Supplied material
⁂

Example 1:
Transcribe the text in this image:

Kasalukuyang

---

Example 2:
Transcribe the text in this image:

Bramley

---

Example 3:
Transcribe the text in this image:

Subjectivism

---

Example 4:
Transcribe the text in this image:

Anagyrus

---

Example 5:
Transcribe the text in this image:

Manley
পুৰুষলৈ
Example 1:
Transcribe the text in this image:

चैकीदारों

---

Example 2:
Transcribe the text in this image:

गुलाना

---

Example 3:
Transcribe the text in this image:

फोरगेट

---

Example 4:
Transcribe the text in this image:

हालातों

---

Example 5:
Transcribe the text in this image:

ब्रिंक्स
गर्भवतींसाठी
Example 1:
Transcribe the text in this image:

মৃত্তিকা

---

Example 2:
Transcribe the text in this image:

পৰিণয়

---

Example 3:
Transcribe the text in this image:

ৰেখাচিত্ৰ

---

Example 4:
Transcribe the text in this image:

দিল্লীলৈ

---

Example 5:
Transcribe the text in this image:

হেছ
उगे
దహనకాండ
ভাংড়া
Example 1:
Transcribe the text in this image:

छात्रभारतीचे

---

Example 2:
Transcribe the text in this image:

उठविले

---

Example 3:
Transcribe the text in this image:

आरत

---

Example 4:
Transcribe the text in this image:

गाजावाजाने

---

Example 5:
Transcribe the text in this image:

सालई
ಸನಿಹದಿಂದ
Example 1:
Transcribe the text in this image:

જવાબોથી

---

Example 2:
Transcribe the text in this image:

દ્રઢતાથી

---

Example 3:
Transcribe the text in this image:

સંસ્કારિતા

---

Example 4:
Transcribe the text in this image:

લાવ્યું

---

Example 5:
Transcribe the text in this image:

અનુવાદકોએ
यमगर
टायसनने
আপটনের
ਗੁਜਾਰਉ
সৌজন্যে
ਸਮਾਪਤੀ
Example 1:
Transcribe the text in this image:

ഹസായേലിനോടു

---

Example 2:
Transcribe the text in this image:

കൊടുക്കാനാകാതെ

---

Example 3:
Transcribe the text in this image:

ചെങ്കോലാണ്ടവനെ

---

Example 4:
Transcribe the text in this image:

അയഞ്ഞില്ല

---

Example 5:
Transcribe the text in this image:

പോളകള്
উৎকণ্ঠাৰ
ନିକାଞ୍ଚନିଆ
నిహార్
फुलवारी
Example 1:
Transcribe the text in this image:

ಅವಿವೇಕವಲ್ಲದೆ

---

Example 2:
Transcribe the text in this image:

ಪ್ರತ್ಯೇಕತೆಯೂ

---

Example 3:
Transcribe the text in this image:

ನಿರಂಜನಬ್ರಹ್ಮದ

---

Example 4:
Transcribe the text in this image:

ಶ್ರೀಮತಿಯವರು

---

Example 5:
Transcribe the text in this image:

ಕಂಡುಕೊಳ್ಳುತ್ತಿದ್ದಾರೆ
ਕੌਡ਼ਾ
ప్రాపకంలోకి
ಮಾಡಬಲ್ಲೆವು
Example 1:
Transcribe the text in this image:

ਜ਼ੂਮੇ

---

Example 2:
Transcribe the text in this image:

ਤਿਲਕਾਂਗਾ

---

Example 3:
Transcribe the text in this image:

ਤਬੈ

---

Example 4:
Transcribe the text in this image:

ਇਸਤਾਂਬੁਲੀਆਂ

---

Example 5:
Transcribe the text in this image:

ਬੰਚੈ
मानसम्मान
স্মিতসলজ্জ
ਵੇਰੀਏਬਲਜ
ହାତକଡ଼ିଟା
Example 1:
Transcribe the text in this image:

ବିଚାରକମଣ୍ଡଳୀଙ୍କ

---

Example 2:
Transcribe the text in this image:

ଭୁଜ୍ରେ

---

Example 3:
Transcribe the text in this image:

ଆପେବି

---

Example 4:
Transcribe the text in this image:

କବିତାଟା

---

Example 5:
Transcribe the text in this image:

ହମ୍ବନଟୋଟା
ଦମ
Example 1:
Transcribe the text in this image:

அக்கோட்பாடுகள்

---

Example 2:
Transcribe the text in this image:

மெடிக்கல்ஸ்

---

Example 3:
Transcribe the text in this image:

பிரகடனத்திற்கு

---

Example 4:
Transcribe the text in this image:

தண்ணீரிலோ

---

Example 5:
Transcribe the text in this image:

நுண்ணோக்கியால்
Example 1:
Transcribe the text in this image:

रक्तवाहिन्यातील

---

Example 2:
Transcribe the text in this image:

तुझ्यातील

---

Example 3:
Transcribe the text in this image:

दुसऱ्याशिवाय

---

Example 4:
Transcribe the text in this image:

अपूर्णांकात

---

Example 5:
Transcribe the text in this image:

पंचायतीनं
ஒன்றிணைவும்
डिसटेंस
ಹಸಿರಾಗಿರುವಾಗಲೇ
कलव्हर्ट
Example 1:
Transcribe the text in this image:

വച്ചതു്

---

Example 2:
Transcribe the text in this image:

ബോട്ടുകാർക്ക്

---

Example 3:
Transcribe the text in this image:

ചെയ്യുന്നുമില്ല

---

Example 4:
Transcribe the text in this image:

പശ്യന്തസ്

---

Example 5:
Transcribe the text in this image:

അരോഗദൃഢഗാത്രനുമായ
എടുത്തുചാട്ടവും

⁂

Goal of the exercise
Everything in the listing above needs to be copied exactly.

Exercise solution
Example 1:
Transcribe the text in this image:

Kasalukuyang

---

Example 2:
Transcribe the text in this image:

Bramley

---

Example 3:
Transcribe the text in this image:

Subjectivism

---

Example 4:
Transcribe the text in this image:

Anagyrus

---

Example 5:
Transcribe the text in this image:

Manley
পুৰুষলৈ
Example 1:
Transcribe the text in this image:

चैकीदारों

---

Example 2:
Transcribe the text in this image:

गुलाना

---

Example 3:
Transcribe the text in this image:

फोरगेट

---

Example 4:
Transcribe the text in this image:

हालातों

---

Example 5:
Transcribe the text in this image:

ब्रिंक्स
गर्भवतींसाठी
Example 1:
Transcribe the text in this image:

মৃত্তিকা

---

Example 2:
Transcribe the text in this image:

পৰিণয়

---

Example 3:
Transcribe the text in this image:

ৰেখাচিত্ৰ

---

Example 4:
Transcribe the text in this image:

দিল্লীলৈ

---

Example 5:
Transcribe the text in this image:

হেছ
उगे
దహనకాండ
ভাংড়া
Example 1:
Transcribe the text in this image:

छात्रभारतीचे

---

Example 2:
Transcribe the text in this image:

उठविले

---

Example 3:
Transcribe the text in this image:

आरत

---

Example 4:
Transcribe the text in this image:

गाजावाजाने

---

Example 5:
Transcribe the text in this image:

सालई
ಸನಿಹದಿಂದ
Example 1:
Transcribe the text in this image:

જવાબોથી

---

Example 2:
Transcribe the text in this image:

દ્રઢતાથી

---

Example 3:
Transcribe the text in this image:

સંસ્કારિતા

---

Example 4:
Transcribe the text in this image:

લાવ્યું

---

Example 5:
Transcribe the text in this image:

અનુવાદકોએ
यमगर
टायसनने
আপটনের
ਗੁਜਾਰਉ
সৌজন্যে
ਸਮਾਪਤੀ
Example 1:
Transcribe the text in this image:

ഹസായേലിനോടു

---

Example 2:
Transcribe the text in this image:

കൊടുക്കാനാകാതെ

---

Example 3:
Transcribe the text in this image:

ചെങ്കോലാണ്ടവനെ

---

Example 4:
Transcribe the text in this image:

അയഞ്ഞില്ല

---

Example 5:
Transcribe the text in this image:

പോളകള്
উৎকণ্ঠাৰ
ନିକାଞ୍ଚନିଆ
నిహార్
फुलवारी
Example 1:
Transcribe the text in this image:

ಅವಿವೇಕವಲ್ಲದೆ

---

Example 2:
Transcribe the text in this image:

ಪ್ರತ್ಯೇಕತೆಯೂ

---

Example 3:
Transcribe the text in this image:

ನಿರಂಜನಬ್ರಹ್ಮದ

---

Example 4:
Transcribe the text in this image:

ಶ್ರೀಮತಿಯವರು

---

Example 5:
Transcribe the text in this image:

ಕಂಡುಕೊಳ್ಳುತ್ತಿದ್ದಾರೆ
ਕੌਡ਼ਾ
ప్రాపకంలోకి
ಮಾಡಬಲ್ಲೆವು
Example 1:
Transcribe the text in this image:

ਜ਼ੂਮੇ

---

Example 2:
Transcribe the text in this image:

ਤਿਲਕਾਂਗਾ

---

Example 3:
Transcribe the text in this image:

ਤਬੈ

---

Example 4:
Transcribe the text in this image:

ਇਸਤਾਂਬੁਲੀਆਂ

---

Example 5:
Transcribe the text in this image:

ਬੰਚੈ
मानसम्मान
স্মিতসলজ্জ
ਵੇਰੀਏਬਲਜ
ହାତକଡ଼ିଟା
Example 1:
Transcribe the text in this image:

ବିଚାରକମଣ୍ଡଳୀଙ୍କ

---

Example 2:
Transcribe the text in this image:

ଭୁଜ୍ରେ

---

Example 3:
Transcribe the text in this image:

ଆପେବି

---

Example 4:
Transcribe the text in this image:

କବିତାଟା

---

Example 5:
Transcribe the text in this image:

ହମ୍ବନଟୋଟା
ଦମ
Example 1:
Transcribe the text in this image:

அக்கோட்பாடுகள்

---

Example 2:
Transcribe the text in this image:

மெடிக்கல்ஸ்

---

Example 3:
Transcribe the text in this image:

பிரகடனத்திற்கு

---

Example 4:
Transcribe the text in this image:

தண்ணீரிலோ

---

Example 5:
Transcribe the text in this image:

நுண்ணோக்கியால்
Example 1:
Transcribe the text in this image:

रक्तवाहिन्यातील

---

Example 2:
Transcribe the text in this image:

तुझ्यातील

---

Example 3:
Transcribe the text in this image:

दुसऱ्याशिवाय

---

Example 4:
Transcribe the text in this image:

अपूर्णांकात

---

Example 5:
Transcribe the text in this image:

पंचायतीनं
ஒன்றிணைவும்
डिसटेंस
ಹಸಿರಾಗಿರುವಾಗಲೇ
कलव्हर्ट
Example 1:
Transcribe the text in this image:

വച്ചതു്

---

Example 2:
Transcribe the text in this image:

ബോട്ടുകാർക്ക്

---

Example 3:
Transcribe the text in this image:

ചെയ്യുന്നുമില്ല

---

Example 4:
Transcribe the text in this image:

പശ്യന്തസ്

---

Example 5:
Transcribe the text in this image:

അരോഗദൃഢഗാത്രനുമായ
എടുത്തുചാട്ടവും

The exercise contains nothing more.